CS 176 (Winter 2011)
 
Project 4 Description

 


Due Thursday 2/3/11 8:00pm


PART I. - Building a Mesh (60%)

We talked about meshes in lecture this week. For the first part of this assignment, you will implement your own triangle-based mesh structure.

  • Your mesh only needs to work for 2-manifold surfaces, but should have proper error handling for non-manifolds.
  • Assume input meshes to be neither oriented nor necessarily orientable.
    • For non-oriented meshes, please orient them.
    • For non-orientable meshes, have some sort of error handling.
(If a mesh is non-orientable by necessity some things will not work as expected; shading which depends on normals being one thing.; no less your code should not just croak)

We talked in lecture about basic data structures and some methods and tricks useful in constructing meshes. You are not obligated to follow our scheme. The underlying structure and implementation of the mesh is entirely up to you, but your mesh should support topological and geometrical operations gracefully, especially on high triangle count models! Refer to lecture slide 10-13 for a few examples of such operations. Spend some time designing your structure-you might choose to use this mesh implementation for later assignments involving meshes. Keep performance in mind, but don't obsess over code optimization.

Your mesh data structure must support minimally the following:

  1. Accessing neighboring triangles of a triangle
  2. Traverse 1-ring neighbor of a vertex (watch out for boundary cases!)
Hint: you might want to consider having an edge structure as well, even though the edge information is implicitly contained in the face. You will need a minimal edge structure during topology construction in any case. Consider keeping it around beyond topology construction.


PART II. - Shadings: (40%)

For the second part of this assignment you will implement the following shading techniques to render your mesh structure:

  1. Flat
  2. Gouraud
  3. Optional: Phong (this should be done on the GPU)
  4. Optional: Illustration shading: modified diffuse model with Phong highlights and contours (NOT suggestive contours) Note: this should also be done on the GPU.


For this assignment, we will provide you with a simple viewer coded in C++ with OpenGL. Download it here. It contains a simple vec3 and quaternion library, and handles OpenGL initiation, keyboard and mouse UI, rotation, zooming, and rendering of the model in wire-frame. A basic .obj parser is also included to extract geometric and topological data from an obj file. It rolls the data into the following simple mesh structure:

  class Mesh {

    typedef             std::vector<Vertex*>              VertexCt;
    typedef             std::vector<Triangle*>            TriangleCt;

    // .... some other stuff

    // This is an STL vector that holds a list of pointers to vertices
    VertexCt     m_vc;
    // This is an STL vector that holds a list of pointers to triangles
    TriangleCt   m_tc;

    // .... more stuff
  }
			    

where Vertex is a simple class structure that stores minimally its position, and Triangle stores three Vertex *, i.e., pointers to the three vertices that constitute the triangle. You will most likely have to add more data and functions to those classes to complete Part I of the assignment.

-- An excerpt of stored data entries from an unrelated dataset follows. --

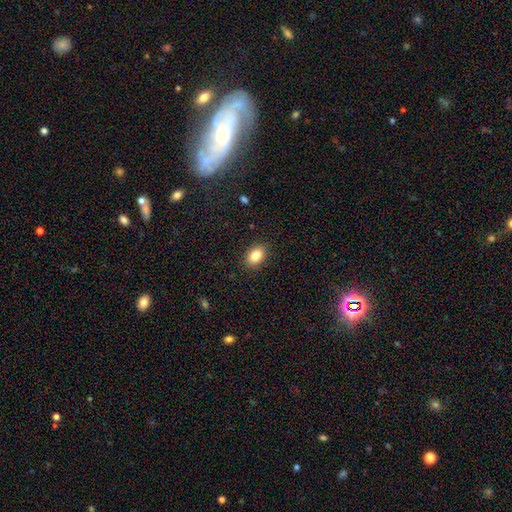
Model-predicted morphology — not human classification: smooth_or_featured: smooth (p=0.84) [alt: star or artifact p=0.09]
how_rounded: in between (p=0.80) [alt: round p=0.18]
merging: none (p=0.88) [alt: minor disturbance p=0.09]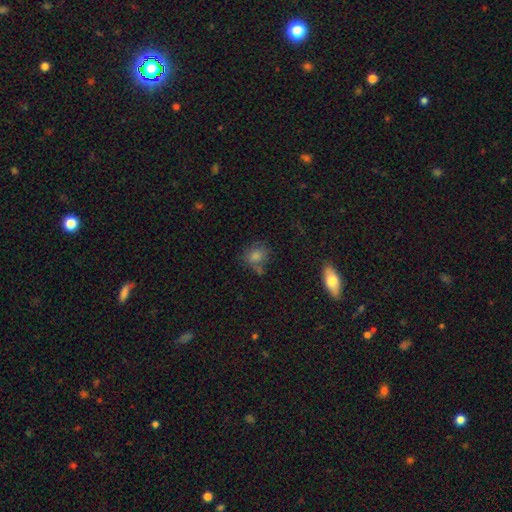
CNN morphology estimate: Smooth or featured: smooth — 74% (star or artifact — 15%)
How rounded: round — 56% (in between — 41%)
Merging: none — 67% (minor disturbance — 17%)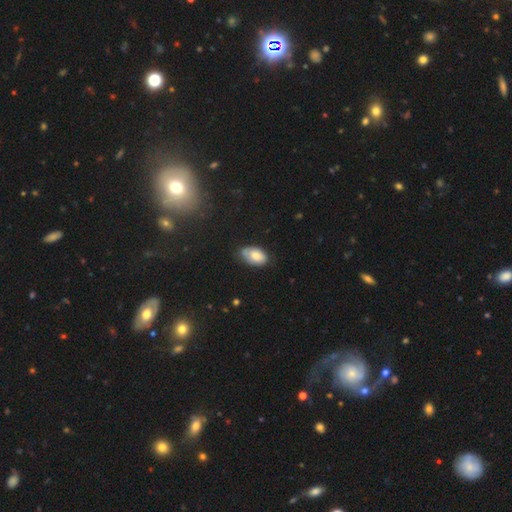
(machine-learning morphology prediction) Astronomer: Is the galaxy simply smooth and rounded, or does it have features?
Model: smooth — 73%.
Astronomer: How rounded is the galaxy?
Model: in between — 92%.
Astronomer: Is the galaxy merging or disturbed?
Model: none — 56% (runner-up: minor disturbance, 34%).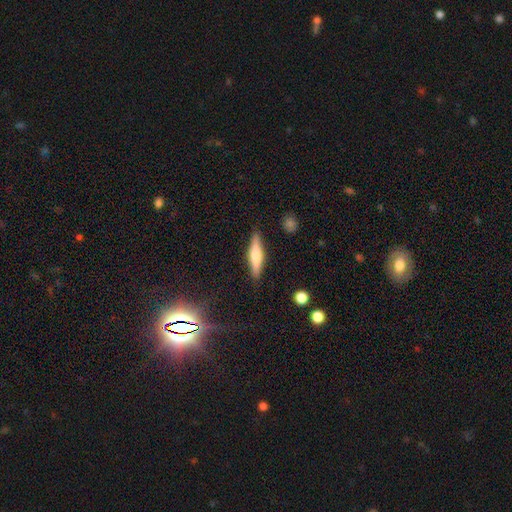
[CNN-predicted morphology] smooth 47%, featured or disk 46%, star or artifact 7%. Down the decision tree: merging — none (88%).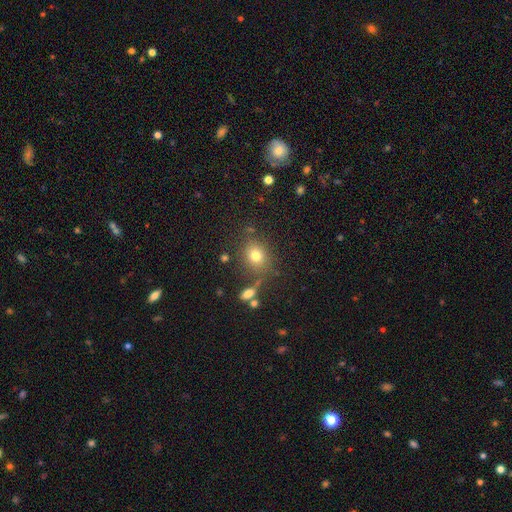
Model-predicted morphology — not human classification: Q: Smooth or featured?
A: smooth (75%); runner-up: star or artifact (15%)
Q: How rounded?
A: round (65%); runner-up: in between (33%)
Q: Merging?
A: none (76%); runner-up: minor disturbance (12%)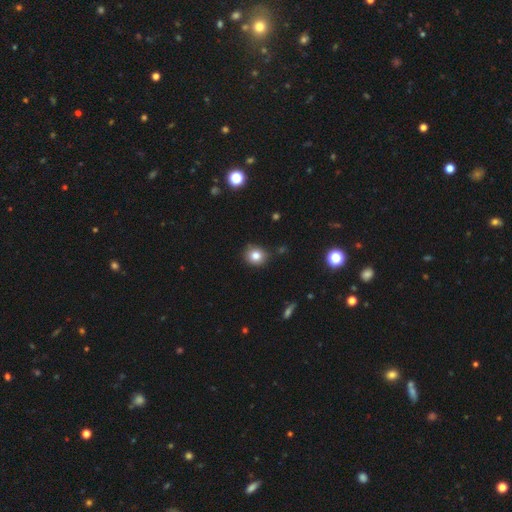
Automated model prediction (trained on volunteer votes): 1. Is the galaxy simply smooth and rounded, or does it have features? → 81% smooth, 12% star or artifact, 8% featured or disk.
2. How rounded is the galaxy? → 83% round, 16% in between, 1% cigar-shaped.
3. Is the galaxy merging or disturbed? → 84% none, 12% minor disturbance, 2% major disturbance, 2% merger.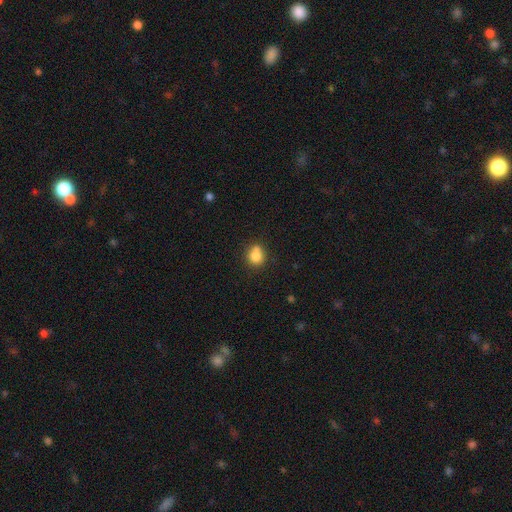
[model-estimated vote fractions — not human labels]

You may of course choose to write your own openGL viewer and obj parser. Your viewer will need to handle rotation and zooming of the model by mouse and have some menu or key options to handle switching between shading models.

Sample meshes to test your datastructure can be found here. (A few links may be dead.)

Create a zip or tarball containing all your source code along with either a makefile or .sln file for Visual Studio. Send me a link as to where they can access your zip file.